■ Exercise directions ■
Translate this sentence from the article on Apple and Google into Spanish: "Meanwhile, the winners are the clients: more and cheaper options, sooner."
Segment Start: Source text
IE Focus | By Ricardo Perez, Professor at IE Business School

Apple and Google go head to head in the race for mobile dominance. Apple is pushing for pay-per-click services while Google defends flat rates.Apple and Google have been making the headlines with revolutionary product launches these last weeks. American news programs once again held Steve Jobs up as as a champion of innovation, design, envy, advanced technology and anything else you might like to name.

Meanwhile, the boys at Google haven’t been idle. They have launched their own telephone to compete with the iPhone and Nokia and RIM (Blackberry) intelligent phones. What started out as a close collaboration and agreement between companies trying to “reinvent the game” in their respective markets is now morphing into direct competition. Their view of the growing convergence of communication networks, technologies and social behavior leads to collisions in key markets like content consumption, mobile technologies and entertainment. Let’s analyze their collision courses.Google has managed to dominate the online advertising market with a technological platform that combines a brilliant, fast and efficient search engine with an outstanding automated system for advertising. What’s more, it has positioned itself with its acquisition of Youtube as a rival in free content. The open question for their business model is still how will we use our telephones for the internet in the future, and who will emerge as the sector’s leader in terms of content and advertising. Hence Google’s push for an advanced and open market and their launch of Android, an open operating system for mobile phones which permits Google to use their open standards to maintain their dominant position in mobile internet.

Apple, on the other hand, also has an excellent software (and hardware) platform, which is closed and controlled. Their great achievement is to have accumulated more than 140,000 applications for the iPhone and iPad, of which only a handful have been developed. And the fact that their clients pay for their content through iTunes, and will continue to do so.

Both companies know how to manage the new competitive tools of the technological world: Technological platforms, be they open or closed, add value for clients and members, by accumulating services, attention, buyers and the capacity to innovate. 

Now they are on a collision course, fighting to be the standard in mobile telephony inside and outside the home. What is at stake here is the way we will buy content, the kind of advertising we will receive, and how we will access services like the weather forecast or the latest news. Up to now, the rest of the players in the industry have been acting as mere bystanders, but that’s a whole other story. Meanwhile, the winners are the clients: more and cheaper options, sooner.
Segment End: Source text
Segment Start: Records
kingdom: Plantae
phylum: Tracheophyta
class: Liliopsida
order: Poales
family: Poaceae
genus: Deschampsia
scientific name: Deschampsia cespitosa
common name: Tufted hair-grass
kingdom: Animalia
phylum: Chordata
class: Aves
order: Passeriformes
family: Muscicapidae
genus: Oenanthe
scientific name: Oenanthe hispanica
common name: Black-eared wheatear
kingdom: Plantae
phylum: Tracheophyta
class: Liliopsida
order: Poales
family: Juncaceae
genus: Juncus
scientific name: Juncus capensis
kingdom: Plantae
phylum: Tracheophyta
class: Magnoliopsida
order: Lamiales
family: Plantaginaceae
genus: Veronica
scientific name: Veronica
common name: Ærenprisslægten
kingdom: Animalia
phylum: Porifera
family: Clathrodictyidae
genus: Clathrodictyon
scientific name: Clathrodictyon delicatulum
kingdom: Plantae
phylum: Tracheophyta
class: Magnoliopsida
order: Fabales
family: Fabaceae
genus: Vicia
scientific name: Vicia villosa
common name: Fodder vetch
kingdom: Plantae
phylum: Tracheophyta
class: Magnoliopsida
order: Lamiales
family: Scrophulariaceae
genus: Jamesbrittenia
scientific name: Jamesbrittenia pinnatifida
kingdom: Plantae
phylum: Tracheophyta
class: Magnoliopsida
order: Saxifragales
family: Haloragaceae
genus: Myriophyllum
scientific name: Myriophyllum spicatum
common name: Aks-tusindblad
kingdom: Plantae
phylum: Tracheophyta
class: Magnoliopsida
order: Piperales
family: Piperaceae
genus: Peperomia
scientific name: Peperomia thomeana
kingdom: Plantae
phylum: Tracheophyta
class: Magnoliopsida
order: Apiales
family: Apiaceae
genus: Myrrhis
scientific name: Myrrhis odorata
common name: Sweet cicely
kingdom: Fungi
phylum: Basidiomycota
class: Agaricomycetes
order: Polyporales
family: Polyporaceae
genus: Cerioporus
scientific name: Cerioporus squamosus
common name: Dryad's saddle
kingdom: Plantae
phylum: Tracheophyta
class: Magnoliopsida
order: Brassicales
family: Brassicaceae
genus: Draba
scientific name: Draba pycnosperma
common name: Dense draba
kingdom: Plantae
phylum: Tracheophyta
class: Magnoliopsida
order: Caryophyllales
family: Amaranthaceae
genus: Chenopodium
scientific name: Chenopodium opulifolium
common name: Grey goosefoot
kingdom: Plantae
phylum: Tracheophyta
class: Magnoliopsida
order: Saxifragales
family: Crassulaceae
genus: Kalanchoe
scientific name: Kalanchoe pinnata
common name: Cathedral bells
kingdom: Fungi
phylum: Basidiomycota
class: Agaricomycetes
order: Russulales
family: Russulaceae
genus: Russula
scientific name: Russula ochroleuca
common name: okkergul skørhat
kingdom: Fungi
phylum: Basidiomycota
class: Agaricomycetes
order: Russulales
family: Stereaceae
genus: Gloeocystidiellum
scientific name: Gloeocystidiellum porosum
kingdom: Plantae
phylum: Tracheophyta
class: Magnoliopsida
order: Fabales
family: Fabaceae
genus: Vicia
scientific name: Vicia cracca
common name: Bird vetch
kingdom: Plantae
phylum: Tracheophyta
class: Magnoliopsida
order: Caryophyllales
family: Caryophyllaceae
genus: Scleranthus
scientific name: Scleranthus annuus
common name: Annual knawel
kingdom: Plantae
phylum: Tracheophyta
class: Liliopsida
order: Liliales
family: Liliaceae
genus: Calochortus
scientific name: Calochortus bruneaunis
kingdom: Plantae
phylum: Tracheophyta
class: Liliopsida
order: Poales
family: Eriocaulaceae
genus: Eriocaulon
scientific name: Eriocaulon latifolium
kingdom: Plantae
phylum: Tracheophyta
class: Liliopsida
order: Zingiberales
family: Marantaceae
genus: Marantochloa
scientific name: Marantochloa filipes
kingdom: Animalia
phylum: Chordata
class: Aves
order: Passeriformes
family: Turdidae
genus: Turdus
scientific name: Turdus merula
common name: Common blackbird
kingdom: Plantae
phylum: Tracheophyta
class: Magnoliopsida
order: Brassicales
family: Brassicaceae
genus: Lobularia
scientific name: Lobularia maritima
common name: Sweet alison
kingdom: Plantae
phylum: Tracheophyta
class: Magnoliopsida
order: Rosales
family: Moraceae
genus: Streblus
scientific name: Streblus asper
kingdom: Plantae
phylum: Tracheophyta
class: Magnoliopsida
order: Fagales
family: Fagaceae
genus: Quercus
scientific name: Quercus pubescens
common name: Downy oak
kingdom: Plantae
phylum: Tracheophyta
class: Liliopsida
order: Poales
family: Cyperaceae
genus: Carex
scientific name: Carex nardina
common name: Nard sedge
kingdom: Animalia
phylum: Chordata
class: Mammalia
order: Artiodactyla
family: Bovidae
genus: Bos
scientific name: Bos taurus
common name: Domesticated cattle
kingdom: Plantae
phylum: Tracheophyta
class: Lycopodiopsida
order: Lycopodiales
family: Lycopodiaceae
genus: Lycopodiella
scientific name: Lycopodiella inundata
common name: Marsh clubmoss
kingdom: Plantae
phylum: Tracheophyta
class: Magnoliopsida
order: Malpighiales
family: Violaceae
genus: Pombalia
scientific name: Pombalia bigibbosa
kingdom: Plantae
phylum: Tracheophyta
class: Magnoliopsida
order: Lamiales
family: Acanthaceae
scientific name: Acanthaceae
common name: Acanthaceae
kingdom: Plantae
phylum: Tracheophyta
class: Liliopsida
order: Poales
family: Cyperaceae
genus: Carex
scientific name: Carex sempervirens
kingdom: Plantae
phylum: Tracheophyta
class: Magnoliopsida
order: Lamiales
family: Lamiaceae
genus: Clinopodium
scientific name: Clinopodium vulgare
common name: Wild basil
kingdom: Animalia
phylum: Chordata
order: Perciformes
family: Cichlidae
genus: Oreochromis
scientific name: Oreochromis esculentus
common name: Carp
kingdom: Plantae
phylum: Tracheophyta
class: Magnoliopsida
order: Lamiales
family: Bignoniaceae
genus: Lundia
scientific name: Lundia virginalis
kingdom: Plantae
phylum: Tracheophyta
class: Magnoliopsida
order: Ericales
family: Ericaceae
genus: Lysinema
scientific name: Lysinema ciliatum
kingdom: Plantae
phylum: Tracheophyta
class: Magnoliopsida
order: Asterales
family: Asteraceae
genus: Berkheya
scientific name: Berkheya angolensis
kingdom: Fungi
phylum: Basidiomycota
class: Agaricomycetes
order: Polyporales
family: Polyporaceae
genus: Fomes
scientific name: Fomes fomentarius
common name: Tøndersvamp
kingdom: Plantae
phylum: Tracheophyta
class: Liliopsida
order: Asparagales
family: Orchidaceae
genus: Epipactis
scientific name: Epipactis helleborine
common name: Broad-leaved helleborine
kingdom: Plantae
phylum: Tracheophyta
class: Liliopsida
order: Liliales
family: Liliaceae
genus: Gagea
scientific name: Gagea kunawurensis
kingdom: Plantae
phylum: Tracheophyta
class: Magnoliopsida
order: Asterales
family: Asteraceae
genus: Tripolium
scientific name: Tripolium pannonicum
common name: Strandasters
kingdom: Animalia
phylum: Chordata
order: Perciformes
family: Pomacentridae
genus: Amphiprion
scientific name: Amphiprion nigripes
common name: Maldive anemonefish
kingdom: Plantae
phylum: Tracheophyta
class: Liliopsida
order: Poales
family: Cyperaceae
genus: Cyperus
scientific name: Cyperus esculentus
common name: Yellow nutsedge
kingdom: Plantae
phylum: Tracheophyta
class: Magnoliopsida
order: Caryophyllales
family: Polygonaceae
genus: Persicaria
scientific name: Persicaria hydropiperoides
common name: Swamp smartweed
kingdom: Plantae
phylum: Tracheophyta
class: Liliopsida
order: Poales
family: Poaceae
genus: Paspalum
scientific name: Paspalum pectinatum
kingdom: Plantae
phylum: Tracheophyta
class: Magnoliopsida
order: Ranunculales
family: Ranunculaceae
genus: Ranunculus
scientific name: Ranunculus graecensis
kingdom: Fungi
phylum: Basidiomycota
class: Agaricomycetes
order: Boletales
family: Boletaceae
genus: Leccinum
Segment End: Records
■ Output ■
Mientras tanto, los ganadores son los clientes: más opciones y más baratas, antes.